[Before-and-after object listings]
= = = = = = =
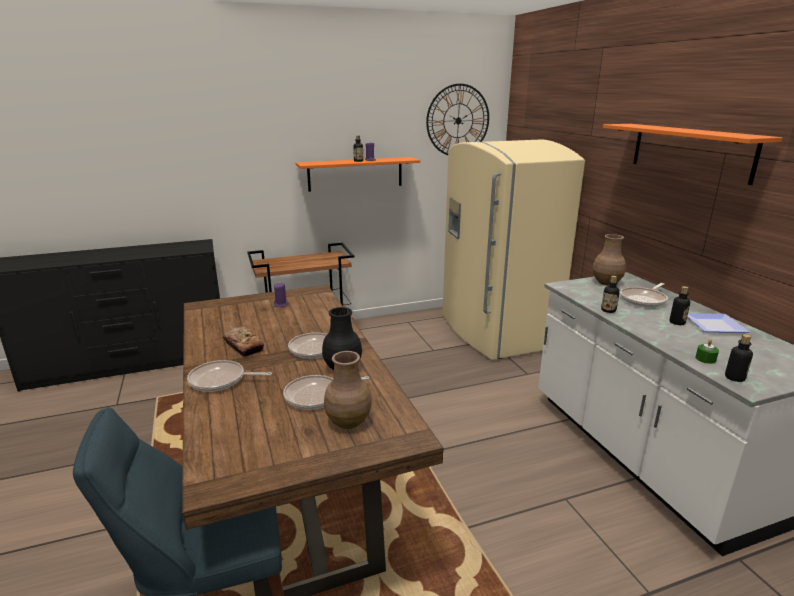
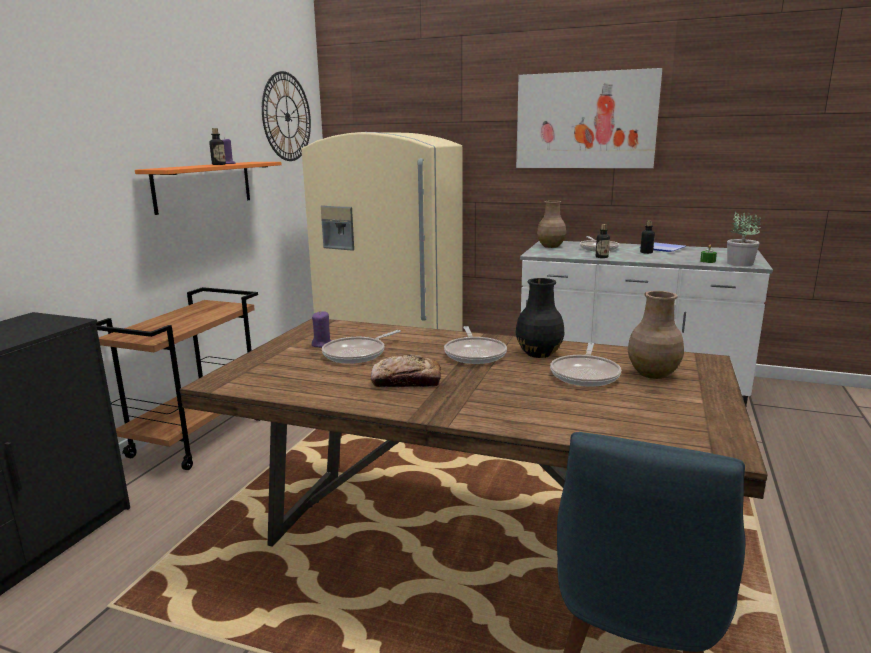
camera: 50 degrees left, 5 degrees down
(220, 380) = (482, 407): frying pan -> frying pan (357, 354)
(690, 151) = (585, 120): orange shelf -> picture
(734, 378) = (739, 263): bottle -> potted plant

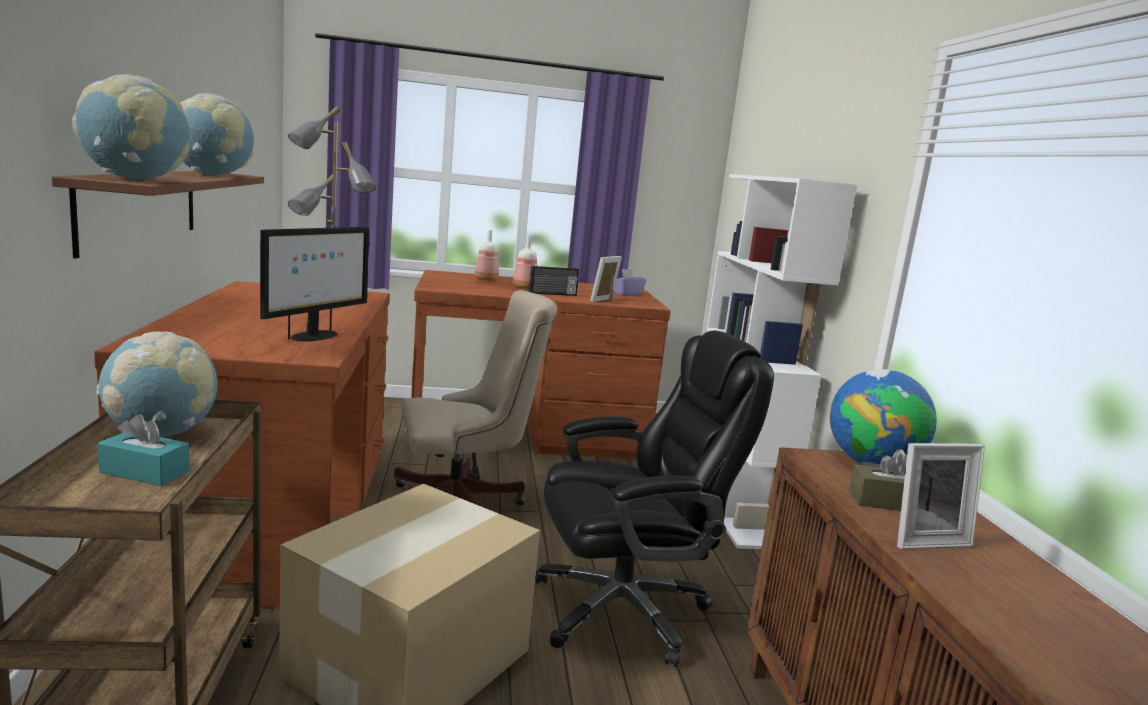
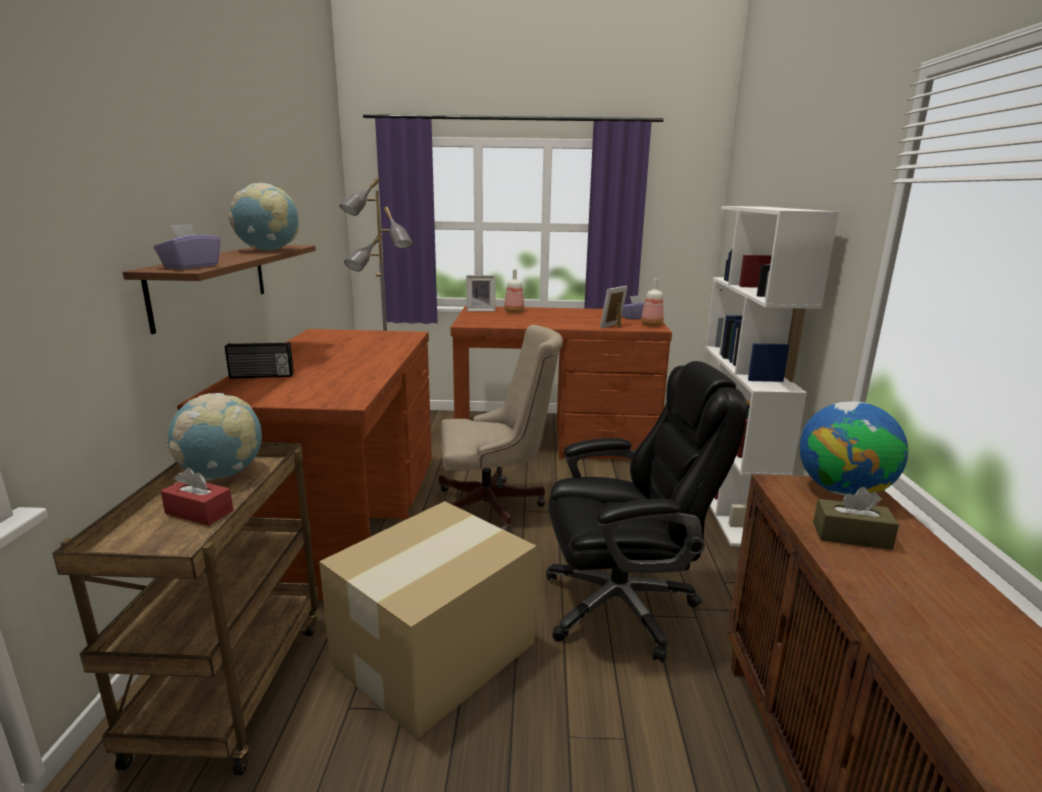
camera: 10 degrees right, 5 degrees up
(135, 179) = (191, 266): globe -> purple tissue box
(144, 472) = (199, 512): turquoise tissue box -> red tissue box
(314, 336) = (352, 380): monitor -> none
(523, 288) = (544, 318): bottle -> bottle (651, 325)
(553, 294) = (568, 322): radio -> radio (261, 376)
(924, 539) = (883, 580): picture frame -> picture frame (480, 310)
= = = = = = =
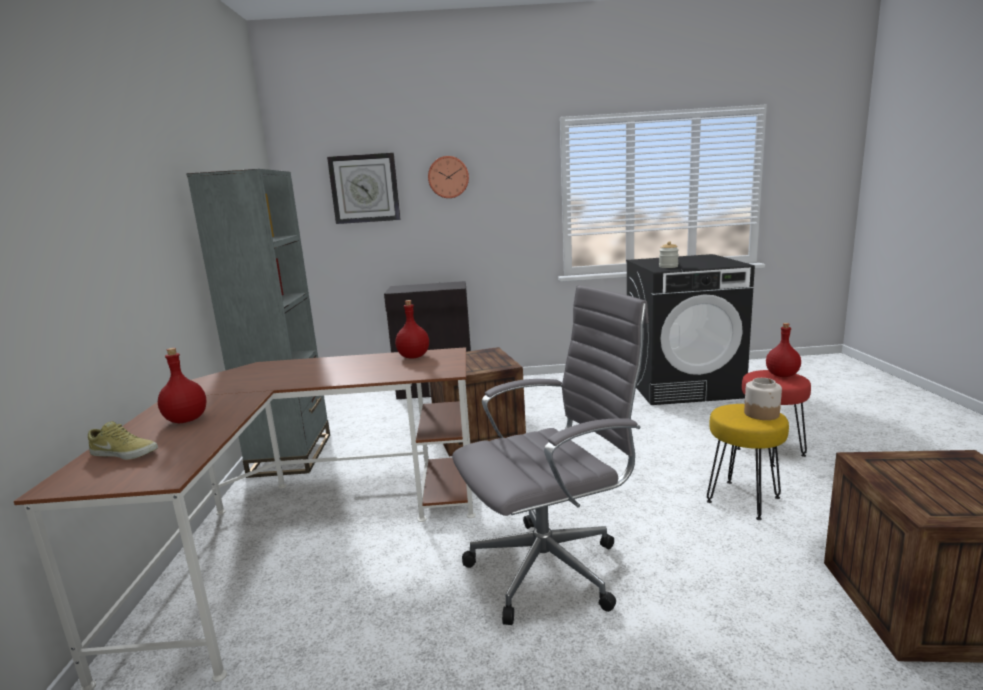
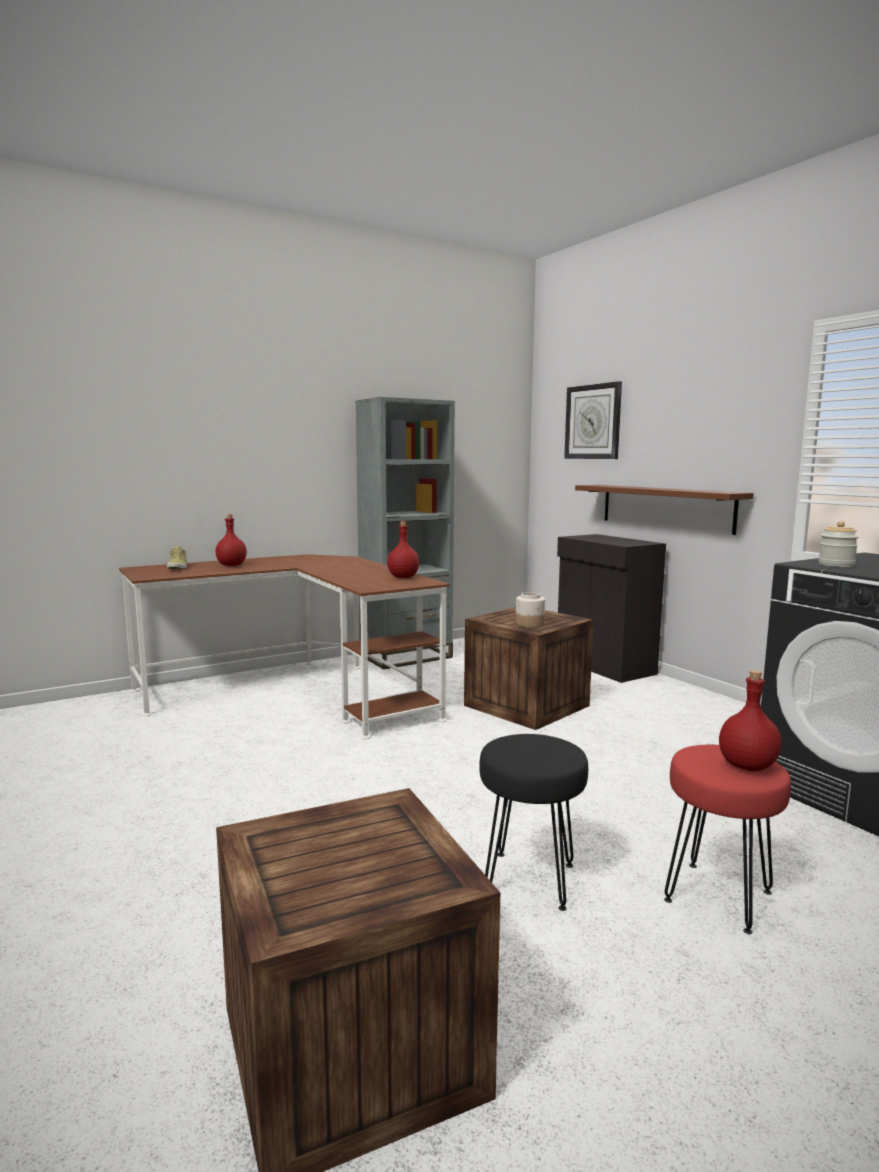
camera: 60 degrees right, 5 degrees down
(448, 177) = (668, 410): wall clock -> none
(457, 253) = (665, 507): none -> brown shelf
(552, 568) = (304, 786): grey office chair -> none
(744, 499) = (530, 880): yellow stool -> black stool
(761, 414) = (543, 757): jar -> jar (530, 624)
= = = = = = =
◆ What the task requires: Check each line above for the word "picture" and copy the ones that have it.

◆ Problem solution:
(690, 151) = (585, 120): orange shelf -> picture
(924, 539) = (883, 580): picture frame -> picture frame (480, 310)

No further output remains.